* What the task asks: Format the items below as a JSON list of strings with one string per line and blank lines omitted. Cover only the span from the start of the items through the line containing "export const myFeature", including that line.

[Data records]
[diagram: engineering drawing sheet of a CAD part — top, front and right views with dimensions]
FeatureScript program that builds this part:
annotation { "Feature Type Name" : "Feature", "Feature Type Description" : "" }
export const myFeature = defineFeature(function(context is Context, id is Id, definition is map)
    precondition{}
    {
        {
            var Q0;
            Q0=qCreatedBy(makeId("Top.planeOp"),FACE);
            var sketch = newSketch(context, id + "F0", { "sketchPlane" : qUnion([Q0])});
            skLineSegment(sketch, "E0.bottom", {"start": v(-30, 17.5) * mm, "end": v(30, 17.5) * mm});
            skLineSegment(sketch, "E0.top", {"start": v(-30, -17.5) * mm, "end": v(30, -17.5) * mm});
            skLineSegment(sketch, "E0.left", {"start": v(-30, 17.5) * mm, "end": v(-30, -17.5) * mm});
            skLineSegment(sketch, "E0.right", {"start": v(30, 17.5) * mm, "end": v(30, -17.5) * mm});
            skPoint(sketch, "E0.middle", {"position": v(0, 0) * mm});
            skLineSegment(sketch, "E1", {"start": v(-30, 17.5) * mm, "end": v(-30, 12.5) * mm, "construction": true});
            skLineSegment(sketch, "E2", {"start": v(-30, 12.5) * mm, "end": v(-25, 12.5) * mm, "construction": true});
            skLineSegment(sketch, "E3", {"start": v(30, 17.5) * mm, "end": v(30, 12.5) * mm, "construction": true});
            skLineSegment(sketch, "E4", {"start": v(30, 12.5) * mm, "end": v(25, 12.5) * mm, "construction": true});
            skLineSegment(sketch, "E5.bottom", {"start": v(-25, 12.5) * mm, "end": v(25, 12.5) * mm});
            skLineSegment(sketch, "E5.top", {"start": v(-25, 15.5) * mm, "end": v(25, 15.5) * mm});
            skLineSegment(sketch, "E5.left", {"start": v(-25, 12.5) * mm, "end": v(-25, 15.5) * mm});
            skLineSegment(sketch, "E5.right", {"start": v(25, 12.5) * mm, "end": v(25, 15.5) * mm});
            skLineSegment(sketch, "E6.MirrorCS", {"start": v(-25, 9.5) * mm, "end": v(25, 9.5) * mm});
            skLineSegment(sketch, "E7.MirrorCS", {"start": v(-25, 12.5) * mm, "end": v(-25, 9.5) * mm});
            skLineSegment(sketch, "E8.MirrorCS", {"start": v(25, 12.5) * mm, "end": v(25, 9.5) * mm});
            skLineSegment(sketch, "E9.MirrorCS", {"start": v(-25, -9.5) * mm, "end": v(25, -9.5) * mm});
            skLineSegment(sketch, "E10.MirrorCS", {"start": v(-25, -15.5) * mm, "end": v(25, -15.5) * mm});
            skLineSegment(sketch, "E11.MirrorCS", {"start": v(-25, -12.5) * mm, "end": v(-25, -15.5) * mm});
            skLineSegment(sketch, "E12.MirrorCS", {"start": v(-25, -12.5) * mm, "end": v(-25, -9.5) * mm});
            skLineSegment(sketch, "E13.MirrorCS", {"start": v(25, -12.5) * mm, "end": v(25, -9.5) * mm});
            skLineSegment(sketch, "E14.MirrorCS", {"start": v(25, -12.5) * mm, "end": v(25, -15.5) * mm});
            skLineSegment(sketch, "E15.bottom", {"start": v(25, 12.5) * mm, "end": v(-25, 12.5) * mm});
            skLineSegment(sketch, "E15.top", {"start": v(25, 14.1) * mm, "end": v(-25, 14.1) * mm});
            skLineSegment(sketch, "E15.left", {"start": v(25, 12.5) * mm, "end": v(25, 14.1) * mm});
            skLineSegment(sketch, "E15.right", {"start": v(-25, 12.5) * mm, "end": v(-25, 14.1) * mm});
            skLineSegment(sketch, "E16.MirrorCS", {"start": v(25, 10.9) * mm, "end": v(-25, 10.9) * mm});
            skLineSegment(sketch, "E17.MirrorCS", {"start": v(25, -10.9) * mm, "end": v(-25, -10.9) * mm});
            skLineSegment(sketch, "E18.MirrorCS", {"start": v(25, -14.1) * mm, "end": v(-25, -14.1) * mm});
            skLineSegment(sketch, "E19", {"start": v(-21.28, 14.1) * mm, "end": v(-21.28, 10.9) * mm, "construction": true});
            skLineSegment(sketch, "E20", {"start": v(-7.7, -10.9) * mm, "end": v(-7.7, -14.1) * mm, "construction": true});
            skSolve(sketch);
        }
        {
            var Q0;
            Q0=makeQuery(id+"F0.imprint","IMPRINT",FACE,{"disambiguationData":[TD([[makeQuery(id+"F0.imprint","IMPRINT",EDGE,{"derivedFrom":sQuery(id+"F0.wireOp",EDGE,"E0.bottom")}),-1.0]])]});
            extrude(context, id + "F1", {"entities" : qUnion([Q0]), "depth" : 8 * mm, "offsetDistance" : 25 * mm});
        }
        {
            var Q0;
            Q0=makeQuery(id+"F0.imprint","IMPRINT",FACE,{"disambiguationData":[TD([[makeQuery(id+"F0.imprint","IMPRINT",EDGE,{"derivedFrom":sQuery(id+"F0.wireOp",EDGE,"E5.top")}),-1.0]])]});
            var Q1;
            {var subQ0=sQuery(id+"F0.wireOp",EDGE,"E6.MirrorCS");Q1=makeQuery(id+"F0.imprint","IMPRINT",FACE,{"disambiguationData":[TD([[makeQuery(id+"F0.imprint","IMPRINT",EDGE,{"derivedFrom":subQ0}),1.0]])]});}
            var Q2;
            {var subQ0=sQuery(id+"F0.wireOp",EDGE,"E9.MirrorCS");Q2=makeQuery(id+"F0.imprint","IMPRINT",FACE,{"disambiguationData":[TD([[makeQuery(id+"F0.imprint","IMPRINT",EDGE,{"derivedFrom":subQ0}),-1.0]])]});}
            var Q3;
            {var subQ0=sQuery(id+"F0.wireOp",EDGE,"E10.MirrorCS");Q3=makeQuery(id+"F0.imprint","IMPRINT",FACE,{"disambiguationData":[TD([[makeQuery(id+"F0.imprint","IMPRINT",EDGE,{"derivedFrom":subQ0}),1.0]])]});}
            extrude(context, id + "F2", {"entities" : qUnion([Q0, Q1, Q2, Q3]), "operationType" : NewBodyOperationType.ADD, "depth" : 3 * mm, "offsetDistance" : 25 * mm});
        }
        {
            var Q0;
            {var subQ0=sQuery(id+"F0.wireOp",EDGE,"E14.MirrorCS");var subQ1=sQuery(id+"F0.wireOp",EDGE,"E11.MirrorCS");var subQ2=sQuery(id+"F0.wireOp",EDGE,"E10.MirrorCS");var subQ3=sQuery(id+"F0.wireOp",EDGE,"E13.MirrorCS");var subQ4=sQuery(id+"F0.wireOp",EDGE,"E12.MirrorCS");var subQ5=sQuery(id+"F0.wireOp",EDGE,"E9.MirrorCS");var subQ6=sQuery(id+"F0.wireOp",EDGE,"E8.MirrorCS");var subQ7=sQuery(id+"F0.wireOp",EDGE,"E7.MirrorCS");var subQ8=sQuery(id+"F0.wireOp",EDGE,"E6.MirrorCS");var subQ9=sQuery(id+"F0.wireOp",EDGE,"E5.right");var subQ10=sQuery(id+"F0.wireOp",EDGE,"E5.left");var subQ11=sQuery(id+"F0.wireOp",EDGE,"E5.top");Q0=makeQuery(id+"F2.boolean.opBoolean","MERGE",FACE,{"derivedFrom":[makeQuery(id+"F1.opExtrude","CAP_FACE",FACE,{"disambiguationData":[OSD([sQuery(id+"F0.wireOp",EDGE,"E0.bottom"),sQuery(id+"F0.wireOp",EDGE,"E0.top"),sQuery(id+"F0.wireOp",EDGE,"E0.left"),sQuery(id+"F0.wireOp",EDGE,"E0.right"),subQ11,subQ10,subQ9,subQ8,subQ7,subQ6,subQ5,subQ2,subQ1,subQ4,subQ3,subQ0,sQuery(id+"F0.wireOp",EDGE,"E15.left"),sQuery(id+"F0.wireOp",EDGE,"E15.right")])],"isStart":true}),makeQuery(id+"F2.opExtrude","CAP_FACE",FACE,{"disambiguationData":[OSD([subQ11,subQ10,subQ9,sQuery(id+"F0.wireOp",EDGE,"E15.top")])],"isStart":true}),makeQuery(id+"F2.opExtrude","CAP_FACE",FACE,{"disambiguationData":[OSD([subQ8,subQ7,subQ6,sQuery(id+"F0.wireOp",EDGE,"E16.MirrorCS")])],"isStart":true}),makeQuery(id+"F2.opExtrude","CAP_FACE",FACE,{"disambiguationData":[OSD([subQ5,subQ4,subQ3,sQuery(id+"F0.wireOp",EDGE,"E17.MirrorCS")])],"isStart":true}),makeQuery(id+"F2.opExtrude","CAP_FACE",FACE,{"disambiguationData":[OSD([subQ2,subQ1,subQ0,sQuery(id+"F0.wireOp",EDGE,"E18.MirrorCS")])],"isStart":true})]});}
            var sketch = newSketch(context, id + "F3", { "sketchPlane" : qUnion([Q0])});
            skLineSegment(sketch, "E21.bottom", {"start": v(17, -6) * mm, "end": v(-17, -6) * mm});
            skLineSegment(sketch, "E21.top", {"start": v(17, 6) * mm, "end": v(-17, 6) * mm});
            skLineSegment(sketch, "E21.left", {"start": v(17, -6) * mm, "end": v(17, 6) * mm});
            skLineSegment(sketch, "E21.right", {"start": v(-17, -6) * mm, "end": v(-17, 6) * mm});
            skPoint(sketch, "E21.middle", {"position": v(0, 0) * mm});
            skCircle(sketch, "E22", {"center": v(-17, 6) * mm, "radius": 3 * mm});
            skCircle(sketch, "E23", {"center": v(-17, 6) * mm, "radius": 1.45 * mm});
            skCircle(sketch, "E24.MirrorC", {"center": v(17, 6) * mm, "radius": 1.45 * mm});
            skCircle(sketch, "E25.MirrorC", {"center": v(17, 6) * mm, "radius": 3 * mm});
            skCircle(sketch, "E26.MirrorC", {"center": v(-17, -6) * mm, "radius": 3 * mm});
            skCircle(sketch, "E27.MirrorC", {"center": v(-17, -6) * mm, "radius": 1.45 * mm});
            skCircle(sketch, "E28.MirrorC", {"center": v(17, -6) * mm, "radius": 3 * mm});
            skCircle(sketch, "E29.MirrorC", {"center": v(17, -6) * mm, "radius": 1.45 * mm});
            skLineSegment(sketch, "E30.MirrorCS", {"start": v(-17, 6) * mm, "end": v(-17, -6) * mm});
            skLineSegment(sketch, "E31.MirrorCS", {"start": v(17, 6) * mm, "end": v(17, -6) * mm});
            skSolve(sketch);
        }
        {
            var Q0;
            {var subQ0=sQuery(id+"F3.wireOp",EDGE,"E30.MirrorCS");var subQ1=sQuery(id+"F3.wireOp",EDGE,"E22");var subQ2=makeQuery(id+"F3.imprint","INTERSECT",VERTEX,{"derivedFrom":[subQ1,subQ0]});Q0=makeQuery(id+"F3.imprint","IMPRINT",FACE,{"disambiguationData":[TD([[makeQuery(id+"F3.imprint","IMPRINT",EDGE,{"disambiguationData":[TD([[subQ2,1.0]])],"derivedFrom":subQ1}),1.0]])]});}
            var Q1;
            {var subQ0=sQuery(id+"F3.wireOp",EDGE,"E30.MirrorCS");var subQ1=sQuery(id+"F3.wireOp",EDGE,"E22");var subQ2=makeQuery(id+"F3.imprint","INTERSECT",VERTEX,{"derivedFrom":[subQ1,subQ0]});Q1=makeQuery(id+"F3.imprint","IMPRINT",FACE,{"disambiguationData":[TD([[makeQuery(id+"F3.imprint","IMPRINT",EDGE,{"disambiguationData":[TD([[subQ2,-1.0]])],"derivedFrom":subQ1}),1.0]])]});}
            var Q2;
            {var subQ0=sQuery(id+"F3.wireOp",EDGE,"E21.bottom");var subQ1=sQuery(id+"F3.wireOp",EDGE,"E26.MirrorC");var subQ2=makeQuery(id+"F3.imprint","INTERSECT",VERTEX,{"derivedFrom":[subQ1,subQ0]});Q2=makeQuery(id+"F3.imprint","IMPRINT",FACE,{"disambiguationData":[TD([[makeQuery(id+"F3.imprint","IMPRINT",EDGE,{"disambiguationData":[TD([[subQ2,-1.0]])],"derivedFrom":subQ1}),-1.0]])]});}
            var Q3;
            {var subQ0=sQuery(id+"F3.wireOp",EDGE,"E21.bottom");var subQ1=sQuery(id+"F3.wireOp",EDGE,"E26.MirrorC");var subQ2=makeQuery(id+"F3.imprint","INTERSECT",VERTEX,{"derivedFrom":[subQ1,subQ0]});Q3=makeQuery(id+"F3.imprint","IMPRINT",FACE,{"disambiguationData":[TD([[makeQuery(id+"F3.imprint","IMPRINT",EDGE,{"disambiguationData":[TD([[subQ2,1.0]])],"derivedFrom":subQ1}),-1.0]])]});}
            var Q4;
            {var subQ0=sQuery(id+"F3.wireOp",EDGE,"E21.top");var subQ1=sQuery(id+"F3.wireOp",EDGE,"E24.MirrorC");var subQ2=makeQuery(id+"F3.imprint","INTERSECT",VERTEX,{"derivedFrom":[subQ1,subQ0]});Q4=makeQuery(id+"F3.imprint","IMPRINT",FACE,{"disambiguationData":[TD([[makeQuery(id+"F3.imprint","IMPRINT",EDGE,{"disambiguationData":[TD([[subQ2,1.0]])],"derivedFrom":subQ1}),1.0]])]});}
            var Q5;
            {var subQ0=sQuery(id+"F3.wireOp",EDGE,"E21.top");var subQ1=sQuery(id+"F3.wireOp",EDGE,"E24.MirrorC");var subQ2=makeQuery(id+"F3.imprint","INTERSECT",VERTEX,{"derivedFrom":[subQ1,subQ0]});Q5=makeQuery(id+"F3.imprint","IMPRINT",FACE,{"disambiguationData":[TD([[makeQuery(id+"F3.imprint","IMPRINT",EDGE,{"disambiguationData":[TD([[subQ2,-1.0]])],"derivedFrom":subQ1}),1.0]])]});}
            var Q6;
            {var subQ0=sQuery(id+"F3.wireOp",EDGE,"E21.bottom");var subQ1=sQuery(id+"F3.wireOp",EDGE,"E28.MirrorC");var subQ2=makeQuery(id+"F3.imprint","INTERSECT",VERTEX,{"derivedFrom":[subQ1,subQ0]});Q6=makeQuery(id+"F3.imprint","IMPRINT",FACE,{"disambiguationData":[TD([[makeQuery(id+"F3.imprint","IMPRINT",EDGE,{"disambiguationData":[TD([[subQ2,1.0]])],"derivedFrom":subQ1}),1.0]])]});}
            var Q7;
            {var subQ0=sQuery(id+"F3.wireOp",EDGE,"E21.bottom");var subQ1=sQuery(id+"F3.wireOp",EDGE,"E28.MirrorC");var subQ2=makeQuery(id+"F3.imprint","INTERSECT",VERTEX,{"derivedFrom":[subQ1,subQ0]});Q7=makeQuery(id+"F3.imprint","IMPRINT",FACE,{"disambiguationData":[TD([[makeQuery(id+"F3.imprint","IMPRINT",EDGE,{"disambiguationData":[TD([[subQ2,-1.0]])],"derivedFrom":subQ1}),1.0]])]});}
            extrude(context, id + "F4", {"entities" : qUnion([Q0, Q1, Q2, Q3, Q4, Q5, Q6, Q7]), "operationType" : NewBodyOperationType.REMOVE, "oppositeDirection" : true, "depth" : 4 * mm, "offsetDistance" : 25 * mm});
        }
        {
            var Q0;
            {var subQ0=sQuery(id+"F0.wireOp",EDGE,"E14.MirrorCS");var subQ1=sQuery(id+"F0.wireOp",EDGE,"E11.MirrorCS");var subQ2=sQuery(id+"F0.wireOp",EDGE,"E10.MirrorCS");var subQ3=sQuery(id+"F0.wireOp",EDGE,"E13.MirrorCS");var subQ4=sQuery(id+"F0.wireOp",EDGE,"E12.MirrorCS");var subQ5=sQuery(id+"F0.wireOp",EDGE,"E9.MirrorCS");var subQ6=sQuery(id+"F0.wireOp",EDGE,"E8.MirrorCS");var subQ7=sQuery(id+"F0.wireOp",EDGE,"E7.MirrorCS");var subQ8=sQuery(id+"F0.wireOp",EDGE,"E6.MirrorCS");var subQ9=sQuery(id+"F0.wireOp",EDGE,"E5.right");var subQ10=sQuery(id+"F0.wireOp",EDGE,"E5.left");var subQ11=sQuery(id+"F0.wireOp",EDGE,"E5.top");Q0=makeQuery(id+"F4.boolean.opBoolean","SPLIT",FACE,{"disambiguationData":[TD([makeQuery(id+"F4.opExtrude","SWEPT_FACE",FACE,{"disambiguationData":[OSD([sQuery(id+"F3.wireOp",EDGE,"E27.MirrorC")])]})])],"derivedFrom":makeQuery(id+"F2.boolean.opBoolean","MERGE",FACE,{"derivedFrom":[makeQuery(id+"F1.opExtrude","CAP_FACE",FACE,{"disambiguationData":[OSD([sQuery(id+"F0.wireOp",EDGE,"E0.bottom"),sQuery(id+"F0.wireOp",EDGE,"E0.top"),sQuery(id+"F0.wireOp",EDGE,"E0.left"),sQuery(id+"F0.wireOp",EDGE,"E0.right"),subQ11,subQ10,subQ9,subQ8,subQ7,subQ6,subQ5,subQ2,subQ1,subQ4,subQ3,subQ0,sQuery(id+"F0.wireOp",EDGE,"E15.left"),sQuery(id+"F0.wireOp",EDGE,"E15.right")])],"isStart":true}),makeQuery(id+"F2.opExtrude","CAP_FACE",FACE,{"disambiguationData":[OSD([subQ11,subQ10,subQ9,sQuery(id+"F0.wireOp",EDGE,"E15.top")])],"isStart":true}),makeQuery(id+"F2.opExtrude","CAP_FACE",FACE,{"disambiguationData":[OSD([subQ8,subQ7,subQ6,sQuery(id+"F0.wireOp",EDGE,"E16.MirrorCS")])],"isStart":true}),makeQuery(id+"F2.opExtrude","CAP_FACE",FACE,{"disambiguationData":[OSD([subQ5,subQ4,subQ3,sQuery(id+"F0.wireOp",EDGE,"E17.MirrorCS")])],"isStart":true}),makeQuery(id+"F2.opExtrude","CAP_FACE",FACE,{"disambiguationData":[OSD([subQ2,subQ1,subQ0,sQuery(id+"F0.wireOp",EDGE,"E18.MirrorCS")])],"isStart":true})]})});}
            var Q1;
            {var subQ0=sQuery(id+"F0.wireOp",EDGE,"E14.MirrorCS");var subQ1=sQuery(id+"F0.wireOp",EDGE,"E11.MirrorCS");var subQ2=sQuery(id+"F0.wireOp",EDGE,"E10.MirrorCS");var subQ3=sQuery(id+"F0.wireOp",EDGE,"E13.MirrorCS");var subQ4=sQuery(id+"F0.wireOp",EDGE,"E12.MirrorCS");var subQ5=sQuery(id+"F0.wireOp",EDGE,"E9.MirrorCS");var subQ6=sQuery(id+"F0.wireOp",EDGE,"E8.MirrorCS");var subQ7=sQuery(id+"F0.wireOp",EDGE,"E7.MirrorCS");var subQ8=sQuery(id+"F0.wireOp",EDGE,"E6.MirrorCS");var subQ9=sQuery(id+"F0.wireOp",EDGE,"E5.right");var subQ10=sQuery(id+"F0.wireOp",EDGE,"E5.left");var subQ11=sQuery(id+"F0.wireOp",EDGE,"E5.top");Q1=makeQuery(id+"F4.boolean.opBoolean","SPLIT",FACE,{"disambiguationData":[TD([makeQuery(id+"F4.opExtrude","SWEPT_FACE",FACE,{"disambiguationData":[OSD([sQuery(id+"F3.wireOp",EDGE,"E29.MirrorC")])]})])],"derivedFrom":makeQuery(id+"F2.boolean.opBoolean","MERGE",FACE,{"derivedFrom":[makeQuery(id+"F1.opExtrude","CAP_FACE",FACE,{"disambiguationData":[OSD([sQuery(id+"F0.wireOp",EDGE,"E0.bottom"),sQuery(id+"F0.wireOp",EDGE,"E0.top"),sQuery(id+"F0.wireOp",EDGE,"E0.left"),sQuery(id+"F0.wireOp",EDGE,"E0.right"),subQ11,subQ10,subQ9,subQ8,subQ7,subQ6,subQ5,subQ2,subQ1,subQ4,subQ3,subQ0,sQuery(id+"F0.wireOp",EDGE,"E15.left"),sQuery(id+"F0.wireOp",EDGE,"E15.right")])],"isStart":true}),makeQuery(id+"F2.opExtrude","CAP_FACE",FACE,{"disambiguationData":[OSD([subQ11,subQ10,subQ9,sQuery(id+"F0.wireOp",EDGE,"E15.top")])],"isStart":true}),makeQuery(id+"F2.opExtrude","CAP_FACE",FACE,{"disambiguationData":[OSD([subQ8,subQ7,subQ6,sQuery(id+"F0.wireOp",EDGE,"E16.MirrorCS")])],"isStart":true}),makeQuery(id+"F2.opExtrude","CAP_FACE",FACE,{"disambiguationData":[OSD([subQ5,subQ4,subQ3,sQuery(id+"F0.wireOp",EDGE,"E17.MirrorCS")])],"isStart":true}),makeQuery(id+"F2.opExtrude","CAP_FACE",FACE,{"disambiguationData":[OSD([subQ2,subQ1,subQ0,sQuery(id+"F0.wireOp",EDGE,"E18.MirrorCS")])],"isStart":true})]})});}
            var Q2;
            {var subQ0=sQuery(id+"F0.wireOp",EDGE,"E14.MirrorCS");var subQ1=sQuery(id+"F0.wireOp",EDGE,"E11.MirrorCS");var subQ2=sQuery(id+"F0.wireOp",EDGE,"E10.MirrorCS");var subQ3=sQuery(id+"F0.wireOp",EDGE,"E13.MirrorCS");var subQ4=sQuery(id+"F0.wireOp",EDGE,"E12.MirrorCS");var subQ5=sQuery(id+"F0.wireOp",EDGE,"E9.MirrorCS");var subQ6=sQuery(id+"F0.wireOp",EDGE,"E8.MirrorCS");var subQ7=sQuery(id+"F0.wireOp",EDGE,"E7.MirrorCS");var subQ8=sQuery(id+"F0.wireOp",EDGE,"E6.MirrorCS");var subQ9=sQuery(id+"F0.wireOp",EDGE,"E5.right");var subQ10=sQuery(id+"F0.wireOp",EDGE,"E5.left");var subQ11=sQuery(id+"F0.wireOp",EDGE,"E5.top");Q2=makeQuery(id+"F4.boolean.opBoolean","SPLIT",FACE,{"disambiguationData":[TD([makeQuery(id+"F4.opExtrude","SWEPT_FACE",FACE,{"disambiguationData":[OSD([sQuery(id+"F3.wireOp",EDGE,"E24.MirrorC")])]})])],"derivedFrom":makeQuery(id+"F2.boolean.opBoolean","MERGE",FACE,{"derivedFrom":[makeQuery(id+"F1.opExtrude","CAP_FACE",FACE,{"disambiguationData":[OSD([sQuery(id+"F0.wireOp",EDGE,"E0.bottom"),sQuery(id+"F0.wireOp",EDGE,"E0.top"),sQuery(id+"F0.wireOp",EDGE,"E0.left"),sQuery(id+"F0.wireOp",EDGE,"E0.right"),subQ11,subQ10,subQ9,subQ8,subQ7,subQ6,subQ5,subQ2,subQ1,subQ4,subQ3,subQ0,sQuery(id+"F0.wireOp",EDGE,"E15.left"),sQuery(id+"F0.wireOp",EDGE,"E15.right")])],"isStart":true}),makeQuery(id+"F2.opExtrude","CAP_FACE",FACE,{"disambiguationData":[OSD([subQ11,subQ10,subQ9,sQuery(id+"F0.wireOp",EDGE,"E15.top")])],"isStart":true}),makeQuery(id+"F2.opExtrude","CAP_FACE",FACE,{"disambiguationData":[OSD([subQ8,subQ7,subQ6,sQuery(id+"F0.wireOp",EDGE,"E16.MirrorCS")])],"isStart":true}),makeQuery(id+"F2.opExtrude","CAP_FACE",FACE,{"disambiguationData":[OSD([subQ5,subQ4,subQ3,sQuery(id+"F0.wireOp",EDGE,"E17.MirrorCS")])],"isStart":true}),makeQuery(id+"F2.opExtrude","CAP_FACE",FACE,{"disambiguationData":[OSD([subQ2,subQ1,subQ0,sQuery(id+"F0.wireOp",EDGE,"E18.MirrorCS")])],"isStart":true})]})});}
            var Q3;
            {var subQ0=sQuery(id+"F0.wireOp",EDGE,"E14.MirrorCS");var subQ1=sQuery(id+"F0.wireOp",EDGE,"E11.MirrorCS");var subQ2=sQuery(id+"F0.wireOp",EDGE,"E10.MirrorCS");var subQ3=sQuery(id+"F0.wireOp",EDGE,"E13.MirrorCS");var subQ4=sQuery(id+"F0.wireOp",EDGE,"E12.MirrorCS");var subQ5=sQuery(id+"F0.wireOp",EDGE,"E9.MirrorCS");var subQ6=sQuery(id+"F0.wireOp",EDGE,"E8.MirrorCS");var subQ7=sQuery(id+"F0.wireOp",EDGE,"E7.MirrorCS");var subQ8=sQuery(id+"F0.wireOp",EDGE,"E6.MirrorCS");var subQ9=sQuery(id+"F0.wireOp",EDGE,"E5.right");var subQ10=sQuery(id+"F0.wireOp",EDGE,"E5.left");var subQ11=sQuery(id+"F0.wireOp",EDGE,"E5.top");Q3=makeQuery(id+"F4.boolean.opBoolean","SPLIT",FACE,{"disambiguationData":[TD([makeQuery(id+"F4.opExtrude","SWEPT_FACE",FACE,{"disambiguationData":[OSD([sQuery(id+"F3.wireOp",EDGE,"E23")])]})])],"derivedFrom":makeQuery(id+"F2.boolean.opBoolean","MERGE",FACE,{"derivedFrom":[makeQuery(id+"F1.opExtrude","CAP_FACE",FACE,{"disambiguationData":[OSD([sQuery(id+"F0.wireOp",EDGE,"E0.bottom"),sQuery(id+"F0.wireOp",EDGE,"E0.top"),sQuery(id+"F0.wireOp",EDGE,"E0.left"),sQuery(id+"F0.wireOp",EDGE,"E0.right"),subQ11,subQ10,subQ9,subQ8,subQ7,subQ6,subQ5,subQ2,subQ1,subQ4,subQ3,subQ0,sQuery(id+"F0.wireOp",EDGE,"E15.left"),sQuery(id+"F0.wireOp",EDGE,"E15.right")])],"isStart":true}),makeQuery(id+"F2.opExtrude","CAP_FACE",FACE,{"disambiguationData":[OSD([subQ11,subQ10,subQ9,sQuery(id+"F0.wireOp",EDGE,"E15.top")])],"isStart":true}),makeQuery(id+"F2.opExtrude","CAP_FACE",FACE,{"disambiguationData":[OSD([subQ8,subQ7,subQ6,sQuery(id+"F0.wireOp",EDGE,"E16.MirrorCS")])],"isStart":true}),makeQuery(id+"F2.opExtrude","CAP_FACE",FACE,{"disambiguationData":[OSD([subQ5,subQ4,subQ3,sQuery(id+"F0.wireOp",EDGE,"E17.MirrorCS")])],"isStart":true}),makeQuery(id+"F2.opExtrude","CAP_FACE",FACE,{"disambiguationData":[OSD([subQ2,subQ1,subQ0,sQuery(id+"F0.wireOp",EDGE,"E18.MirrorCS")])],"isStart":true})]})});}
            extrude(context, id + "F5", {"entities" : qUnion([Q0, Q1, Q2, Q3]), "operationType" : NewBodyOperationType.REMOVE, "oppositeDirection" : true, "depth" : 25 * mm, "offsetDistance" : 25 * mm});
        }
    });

* Output of the exercise:
[
  "[diagram: engineering drawing sheet of a CAD part — top, front and right views with dimensions]",
  "FeatureScript program that builds this part:",
  "annotation { \"Feature Type Name\" : \"Feature\", \"Feature Type Description\" : \"\" }",
  "export const myFeature = defineFeature(function(context is Context, id is Id, definition is map)"
]